Instructions for the task – Could you give the number of lines in the entries below that contain the word "SQUARE"? Only the number is wanted.

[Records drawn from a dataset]
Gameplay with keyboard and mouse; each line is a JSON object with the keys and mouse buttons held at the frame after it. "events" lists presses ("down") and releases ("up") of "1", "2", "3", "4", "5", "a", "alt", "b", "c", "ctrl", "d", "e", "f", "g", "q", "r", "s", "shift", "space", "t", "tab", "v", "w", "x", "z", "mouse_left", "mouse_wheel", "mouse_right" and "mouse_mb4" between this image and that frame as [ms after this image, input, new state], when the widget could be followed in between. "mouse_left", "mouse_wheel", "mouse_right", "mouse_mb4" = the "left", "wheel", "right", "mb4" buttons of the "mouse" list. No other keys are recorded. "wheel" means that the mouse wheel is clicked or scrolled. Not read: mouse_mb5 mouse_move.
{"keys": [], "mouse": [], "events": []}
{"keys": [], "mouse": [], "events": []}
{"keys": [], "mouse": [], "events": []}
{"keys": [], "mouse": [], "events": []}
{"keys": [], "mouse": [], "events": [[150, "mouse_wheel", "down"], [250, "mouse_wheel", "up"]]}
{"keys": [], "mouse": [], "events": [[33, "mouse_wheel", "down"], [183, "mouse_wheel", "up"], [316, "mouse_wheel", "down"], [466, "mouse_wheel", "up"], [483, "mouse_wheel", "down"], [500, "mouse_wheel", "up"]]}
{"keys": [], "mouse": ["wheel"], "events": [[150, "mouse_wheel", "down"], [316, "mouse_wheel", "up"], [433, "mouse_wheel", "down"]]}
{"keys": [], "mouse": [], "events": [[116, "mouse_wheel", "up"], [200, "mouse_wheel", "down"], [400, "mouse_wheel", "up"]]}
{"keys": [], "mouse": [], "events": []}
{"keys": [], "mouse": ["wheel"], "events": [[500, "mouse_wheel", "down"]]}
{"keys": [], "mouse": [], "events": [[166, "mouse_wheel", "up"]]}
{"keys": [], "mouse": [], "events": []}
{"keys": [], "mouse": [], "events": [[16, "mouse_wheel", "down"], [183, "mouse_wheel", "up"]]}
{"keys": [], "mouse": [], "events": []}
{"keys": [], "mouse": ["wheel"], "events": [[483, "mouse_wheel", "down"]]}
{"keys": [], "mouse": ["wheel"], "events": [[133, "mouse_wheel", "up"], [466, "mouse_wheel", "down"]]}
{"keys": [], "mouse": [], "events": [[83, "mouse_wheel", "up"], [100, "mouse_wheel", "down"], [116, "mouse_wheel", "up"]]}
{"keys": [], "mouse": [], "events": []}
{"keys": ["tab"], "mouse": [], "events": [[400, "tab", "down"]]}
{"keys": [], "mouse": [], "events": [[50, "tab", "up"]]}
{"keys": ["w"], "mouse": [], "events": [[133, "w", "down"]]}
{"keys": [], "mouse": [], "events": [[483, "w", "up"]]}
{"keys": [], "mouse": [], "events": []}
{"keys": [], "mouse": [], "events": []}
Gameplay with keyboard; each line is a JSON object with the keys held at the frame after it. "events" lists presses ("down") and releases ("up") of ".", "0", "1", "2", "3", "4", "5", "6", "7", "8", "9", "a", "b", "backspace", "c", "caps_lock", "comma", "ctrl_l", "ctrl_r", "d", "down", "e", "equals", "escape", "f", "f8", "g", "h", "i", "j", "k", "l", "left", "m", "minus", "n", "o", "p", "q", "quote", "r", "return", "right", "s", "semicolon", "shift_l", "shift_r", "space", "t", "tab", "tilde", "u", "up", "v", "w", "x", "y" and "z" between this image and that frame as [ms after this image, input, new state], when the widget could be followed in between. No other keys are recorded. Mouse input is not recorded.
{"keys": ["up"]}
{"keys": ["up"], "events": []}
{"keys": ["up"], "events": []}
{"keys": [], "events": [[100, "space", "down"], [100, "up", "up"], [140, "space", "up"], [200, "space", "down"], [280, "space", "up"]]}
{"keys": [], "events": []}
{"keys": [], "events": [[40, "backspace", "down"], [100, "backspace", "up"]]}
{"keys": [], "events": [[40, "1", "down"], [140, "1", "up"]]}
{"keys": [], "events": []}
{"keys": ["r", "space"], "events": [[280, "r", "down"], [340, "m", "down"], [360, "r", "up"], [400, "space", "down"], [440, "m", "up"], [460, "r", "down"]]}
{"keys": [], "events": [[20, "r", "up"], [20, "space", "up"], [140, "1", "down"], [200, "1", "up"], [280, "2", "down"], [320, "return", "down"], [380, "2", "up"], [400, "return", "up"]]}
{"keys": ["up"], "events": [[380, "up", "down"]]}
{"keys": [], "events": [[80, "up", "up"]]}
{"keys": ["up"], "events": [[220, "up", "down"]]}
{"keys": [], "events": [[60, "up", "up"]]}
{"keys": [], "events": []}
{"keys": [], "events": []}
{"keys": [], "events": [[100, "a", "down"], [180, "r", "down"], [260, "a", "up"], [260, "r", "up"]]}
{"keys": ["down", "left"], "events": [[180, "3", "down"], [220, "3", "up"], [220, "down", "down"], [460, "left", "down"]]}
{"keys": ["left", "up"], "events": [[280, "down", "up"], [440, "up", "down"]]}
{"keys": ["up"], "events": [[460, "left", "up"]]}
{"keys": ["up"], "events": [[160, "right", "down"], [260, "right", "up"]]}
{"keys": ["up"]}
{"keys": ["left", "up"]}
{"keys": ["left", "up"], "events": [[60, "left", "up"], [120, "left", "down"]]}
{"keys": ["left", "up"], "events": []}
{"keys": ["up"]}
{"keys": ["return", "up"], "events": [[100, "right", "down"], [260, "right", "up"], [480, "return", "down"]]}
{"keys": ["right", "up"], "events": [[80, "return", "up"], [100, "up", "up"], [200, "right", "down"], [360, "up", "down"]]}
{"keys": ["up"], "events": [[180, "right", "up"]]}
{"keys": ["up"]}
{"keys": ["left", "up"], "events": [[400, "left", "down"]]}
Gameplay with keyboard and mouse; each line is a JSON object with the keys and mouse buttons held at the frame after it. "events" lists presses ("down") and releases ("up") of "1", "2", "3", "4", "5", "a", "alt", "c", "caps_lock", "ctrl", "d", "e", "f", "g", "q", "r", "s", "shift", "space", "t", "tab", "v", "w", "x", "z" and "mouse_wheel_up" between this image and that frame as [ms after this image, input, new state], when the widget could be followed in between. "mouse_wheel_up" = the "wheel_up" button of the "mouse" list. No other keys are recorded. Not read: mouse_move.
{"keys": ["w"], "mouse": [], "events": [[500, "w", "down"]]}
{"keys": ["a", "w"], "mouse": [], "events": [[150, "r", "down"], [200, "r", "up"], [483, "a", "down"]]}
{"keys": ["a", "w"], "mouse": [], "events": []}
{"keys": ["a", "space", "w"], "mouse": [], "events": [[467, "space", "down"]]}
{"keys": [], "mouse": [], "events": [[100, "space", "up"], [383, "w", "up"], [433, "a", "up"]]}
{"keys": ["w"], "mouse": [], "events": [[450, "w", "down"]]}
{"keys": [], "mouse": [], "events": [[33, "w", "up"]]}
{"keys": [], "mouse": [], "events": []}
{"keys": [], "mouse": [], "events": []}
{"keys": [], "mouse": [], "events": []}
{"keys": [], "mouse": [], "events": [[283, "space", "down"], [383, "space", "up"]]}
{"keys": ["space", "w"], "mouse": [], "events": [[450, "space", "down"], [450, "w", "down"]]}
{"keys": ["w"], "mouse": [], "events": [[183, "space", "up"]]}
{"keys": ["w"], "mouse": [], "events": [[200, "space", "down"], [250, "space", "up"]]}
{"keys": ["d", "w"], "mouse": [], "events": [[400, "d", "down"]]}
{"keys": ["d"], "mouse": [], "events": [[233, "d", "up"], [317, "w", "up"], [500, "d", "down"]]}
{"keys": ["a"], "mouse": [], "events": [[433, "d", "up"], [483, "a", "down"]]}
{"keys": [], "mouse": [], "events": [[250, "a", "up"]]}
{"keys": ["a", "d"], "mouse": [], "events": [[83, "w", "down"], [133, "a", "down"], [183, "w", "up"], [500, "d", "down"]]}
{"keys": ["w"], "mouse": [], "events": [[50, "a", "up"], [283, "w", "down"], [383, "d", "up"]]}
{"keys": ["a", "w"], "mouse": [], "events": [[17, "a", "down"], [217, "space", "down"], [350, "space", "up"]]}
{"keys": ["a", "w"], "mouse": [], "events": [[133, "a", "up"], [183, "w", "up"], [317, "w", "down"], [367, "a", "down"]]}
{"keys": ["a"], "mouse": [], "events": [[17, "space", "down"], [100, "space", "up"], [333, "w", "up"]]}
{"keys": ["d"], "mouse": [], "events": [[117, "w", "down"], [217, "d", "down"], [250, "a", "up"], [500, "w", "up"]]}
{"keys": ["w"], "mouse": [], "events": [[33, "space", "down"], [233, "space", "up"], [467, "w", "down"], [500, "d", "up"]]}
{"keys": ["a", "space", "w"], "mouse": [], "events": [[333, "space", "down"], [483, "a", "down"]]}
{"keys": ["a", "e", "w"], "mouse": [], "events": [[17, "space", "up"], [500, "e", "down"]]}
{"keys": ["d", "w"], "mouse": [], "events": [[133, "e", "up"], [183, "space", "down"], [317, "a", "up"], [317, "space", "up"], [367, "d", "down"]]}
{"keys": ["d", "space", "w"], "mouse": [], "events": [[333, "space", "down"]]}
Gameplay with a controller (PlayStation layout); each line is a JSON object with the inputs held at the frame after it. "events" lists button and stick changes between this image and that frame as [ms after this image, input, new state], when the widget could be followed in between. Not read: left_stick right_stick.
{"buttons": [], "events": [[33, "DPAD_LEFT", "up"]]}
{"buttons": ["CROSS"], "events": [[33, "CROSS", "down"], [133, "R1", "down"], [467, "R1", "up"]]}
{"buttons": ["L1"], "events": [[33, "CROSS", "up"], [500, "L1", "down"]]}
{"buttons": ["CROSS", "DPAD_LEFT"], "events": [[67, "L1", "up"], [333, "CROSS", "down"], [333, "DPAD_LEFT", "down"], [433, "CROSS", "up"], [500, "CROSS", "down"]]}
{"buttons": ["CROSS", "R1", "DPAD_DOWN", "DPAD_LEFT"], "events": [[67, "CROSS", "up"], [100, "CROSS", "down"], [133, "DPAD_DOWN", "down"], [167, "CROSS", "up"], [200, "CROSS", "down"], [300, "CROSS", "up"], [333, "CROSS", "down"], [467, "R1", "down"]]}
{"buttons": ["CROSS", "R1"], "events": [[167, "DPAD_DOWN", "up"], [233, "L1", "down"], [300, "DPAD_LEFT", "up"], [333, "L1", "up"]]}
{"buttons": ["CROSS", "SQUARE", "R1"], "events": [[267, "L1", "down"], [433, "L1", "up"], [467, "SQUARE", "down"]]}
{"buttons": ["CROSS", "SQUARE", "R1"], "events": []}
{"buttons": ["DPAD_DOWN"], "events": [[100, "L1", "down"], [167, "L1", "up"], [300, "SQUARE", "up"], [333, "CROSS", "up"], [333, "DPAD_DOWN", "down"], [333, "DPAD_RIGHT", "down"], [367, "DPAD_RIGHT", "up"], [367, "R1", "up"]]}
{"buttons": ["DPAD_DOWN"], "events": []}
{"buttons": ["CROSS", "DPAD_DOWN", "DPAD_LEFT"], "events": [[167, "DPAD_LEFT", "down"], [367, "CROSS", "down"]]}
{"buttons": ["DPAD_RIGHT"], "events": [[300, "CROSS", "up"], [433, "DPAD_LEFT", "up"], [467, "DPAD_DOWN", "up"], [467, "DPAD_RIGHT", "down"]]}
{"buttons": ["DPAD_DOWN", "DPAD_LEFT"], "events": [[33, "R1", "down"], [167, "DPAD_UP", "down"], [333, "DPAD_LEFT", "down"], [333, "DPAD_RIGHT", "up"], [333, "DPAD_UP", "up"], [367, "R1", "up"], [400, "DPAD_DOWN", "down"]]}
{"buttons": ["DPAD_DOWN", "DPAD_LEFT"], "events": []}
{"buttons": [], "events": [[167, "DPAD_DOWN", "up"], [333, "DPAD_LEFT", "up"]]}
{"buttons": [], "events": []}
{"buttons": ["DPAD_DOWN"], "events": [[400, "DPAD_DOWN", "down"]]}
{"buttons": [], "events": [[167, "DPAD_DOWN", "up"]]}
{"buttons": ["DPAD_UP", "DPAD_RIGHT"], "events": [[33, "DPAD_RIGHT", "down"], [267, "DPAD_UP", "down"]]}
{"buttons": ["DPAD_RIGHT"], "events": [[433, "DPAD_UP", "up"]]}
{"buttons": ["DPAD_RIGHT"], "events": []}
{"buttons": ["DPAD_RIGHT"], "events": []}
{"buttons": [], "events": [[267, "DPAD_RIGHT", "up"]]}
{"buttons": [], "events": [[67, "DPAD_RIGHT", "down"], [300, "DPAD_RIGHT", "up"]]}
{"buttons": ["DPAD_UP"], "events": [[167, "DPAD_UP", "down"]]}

Solution to this exercise – 3